10/11/11: CGs over Norman

  I needed something to make up for the disappointment of not having anything to chase over the summer, and I got it late on the night of October 11, 2011.  Seeing distant flickers out the window, I pulled up Weather Underground's lightning product and noticed quite a few CGs in some storms off to the west.  They were inexplicably holding together in a cool, uninspiring environment for thunderstorms.  I tried a couple worthless, overly lit roadside spots in northern Norman before parking in a neighborhood off Tecumseh Road and walking down to the sidewalk.  There I was treated to a rapid succession of CGs in the distance to the west, as well as a couple closer strikes just to the northeast.  I finally got something like a good lightning photo with the nearest stroke.

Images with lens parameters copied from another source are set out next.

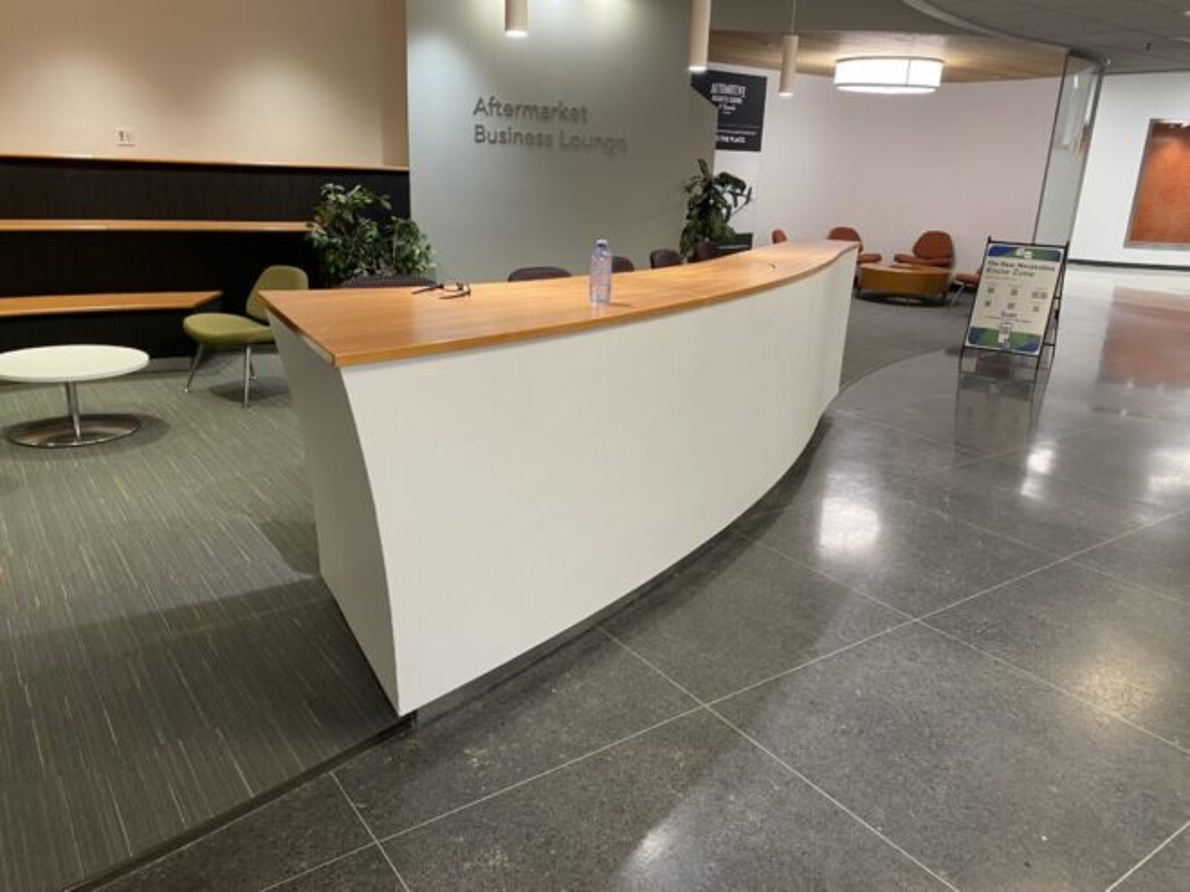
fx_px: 894
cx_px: 595
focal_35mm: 26
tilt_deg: -18.1
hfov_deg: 67.3
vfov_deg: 53.1
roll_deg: -1.8
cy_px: 446
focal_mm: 4.25
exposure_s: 1/60
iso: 125
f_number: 1.8
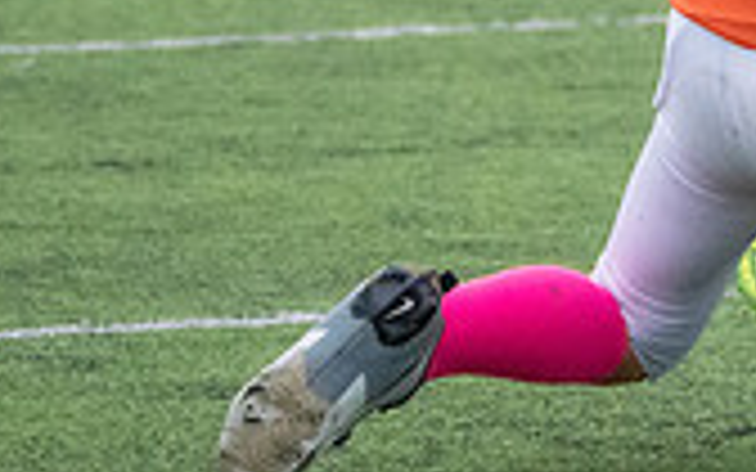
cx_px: 1300
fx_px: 18729
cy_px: -408
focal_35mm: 909
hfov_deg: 2.3
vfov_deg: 1.4
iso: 5000
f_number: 5.6
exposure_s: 1/1250
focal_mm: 150
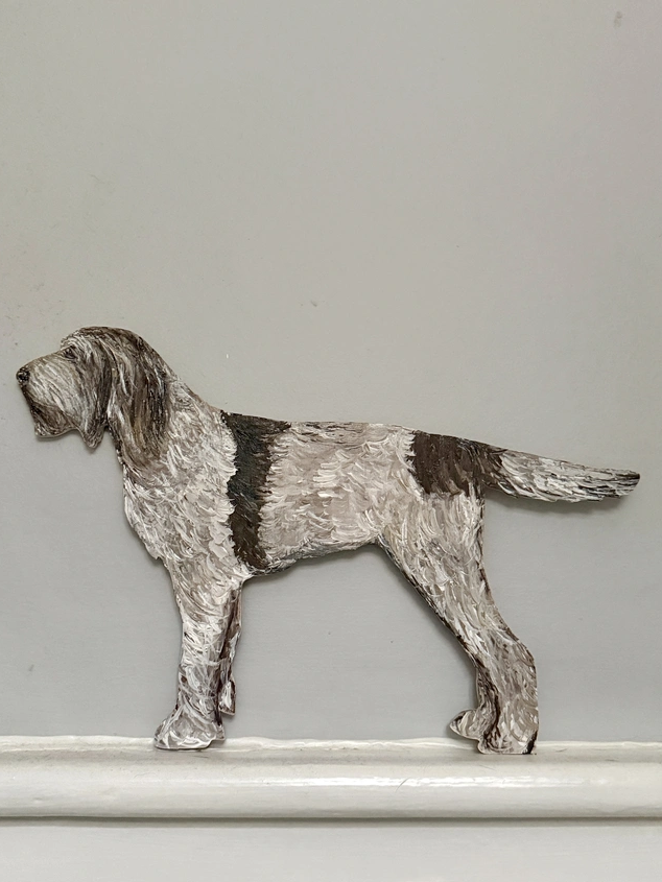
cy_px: 434
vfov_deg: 69.4
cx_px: 339
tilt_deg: +10.2
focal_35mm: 25
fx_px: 637
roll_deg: -1.2
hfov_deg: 54.9
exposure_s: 1/40
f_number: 1.78
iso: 800
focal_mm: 6.76
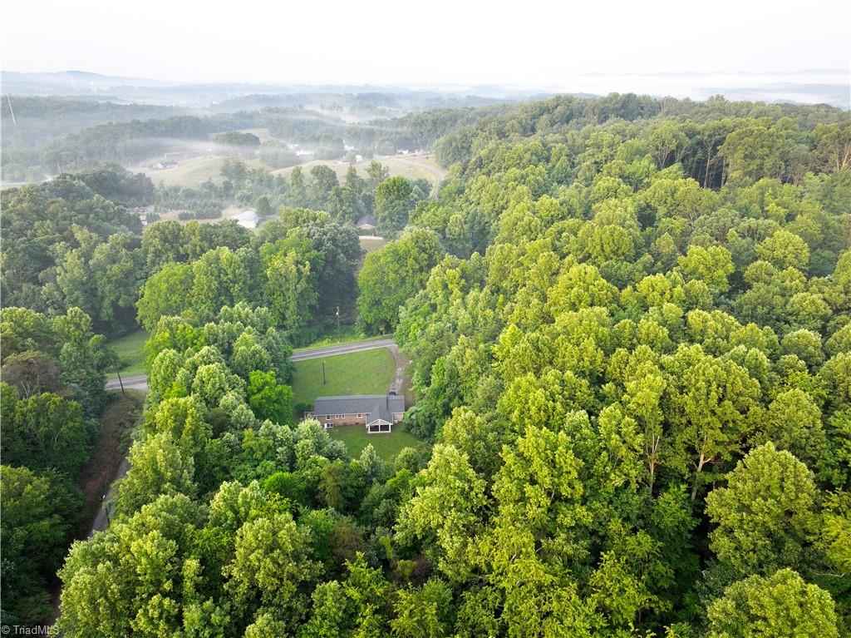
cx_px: 426
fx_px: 590
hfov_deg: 71.6
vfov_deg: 56.8
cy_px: 319
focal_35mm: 24
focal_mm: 12.3
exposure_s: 1/20
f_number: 2.8
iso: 100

The highlights of summer 2011 in WV

  In the midst of the unparalleled 2011 tornado season, I returned from the heart of Tornado Alley to my home in West Virginia, one of the least tornado-prone places east of the Rockies.  I missed out on the Joplin storm and the May 24th Oklahoma outbreak by a couple weeks.  With some Plains experience, I felt prepared to run down anything resembling a supercell that might go up within a couple hours' drive.  Unfortunately, there were two problems.  First, that didn't happen all summer.  Second, I wasted a considerable amount of time searching for any kind of summer work, which I never found despite several employers' promises.  Still, I managed to see a lot of the sky shows the Mountain State served up, however mediocre they were.  I even got my girlfriend to venture out to a garden-variety thunderstorm to catch a little lightning!  Being with her, my family, and my friends at home after a year in Norman made this an unforgettable summer.  It was much less memorable meteorologically, but here are some of the highlights.

May 23:  The only CG I caught this night connected Milton, WV, with an unimpressive Cb.  Thanks to Heather for tolerating my obsession for a night :)


June 4:  It's always a good night when you can shoot anvil crawlers 50 feet up the street from your house.



June 21:  A modest squall line moved down I-64 into Scott Depot, WV; the most interesting feature was a shear funnel far in advance of the storms.  When the gust front hit (second shot), it was a bad day for trash cans up and down my street.



June 23:  Tornadic supercells in eastern Kentucky, one round early in the afternoon and another in the evening, fizzled but still brought severe winds well into West Virginia.  In order:  a panorama of Scott Depot before the evening storms; a shelf cloud begins swallowing the I-64 corridor; and an up-close view right up under the shelf in Nitro, WV.




July 11:  A weak squall line, the remnants of a derecho that struck the Chicago metro, was only a distraction from the real display--sunset mammatus like nothing I'd ever seen at home.